### Brief
Pull out every line in the rows below that contains the string "values". Treat uppercase and lowercase as distinct.

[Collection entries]
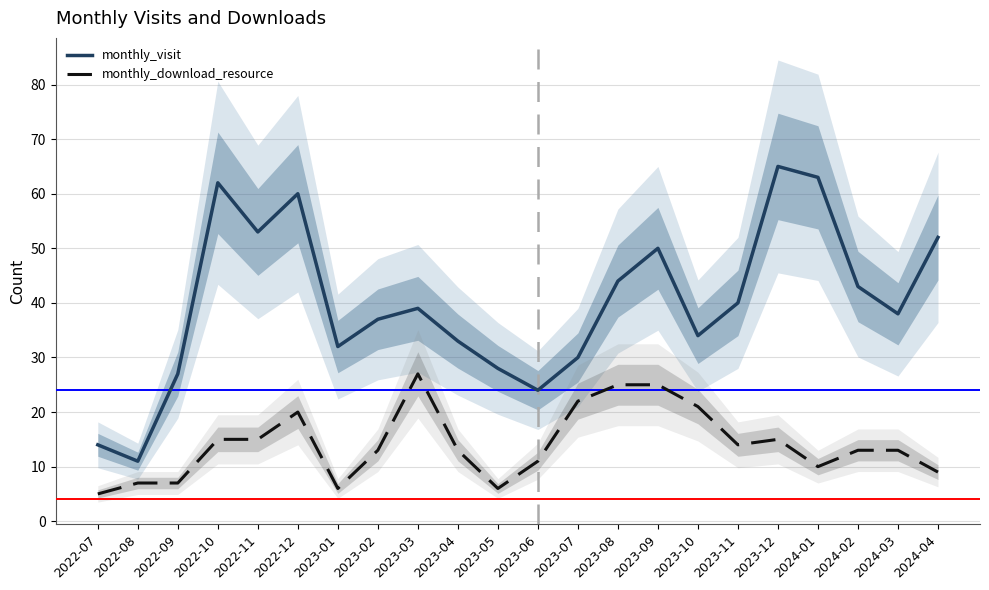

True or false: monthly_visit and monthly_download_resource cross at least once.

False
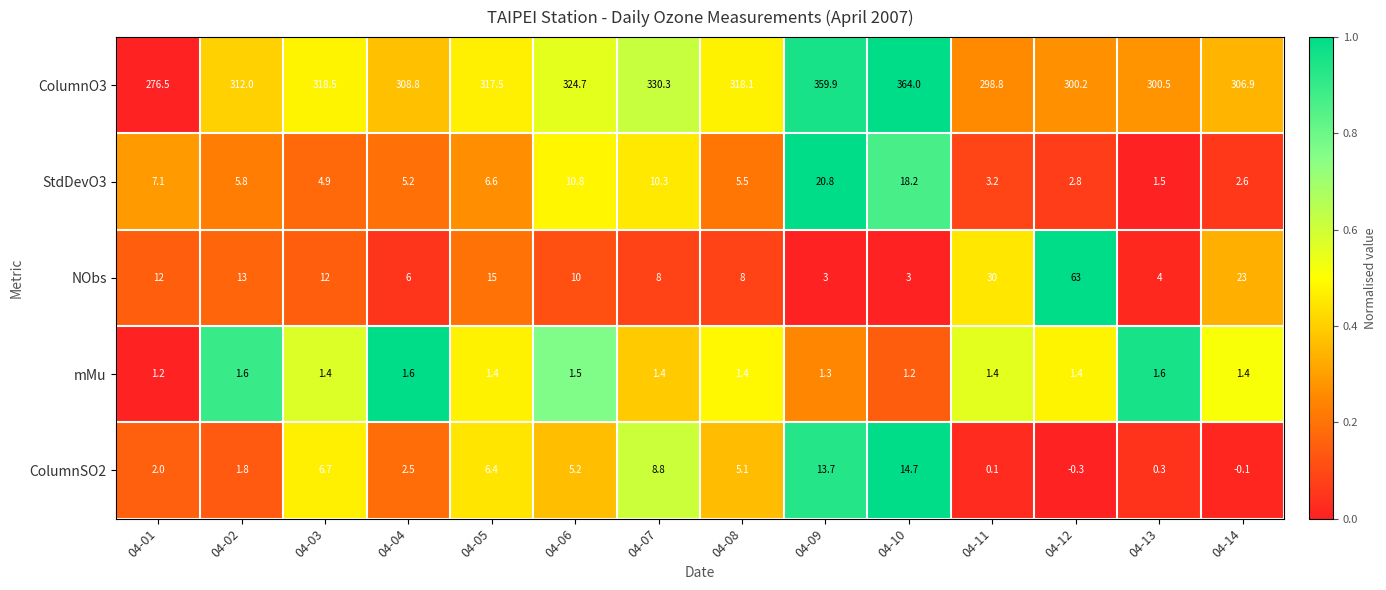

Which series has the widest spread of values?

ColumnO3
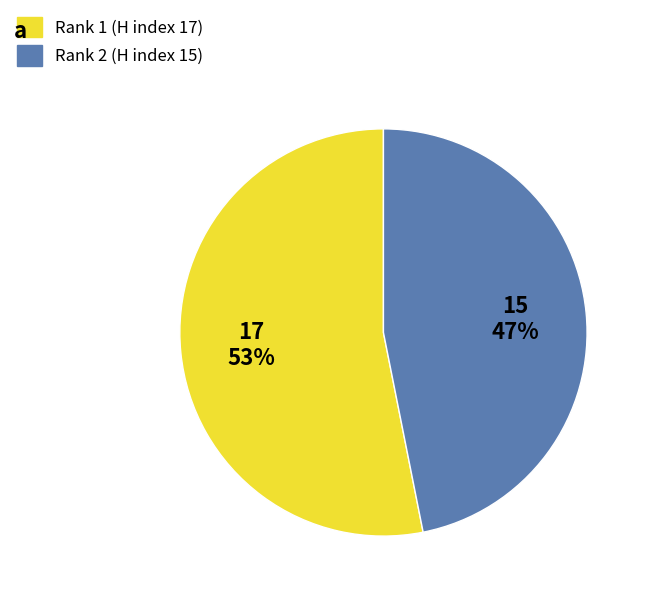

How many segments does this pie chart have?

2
...
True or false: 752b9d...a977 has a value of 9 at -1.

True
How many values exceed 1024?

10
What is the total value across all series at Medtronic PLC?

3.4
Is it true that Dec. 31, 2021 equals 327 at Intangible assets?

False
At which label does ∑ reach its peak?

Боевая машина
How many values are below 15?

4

### Answer for this exercise
Which series has the widest spread of values?
How many values exceed 1024?
How many values are below 15?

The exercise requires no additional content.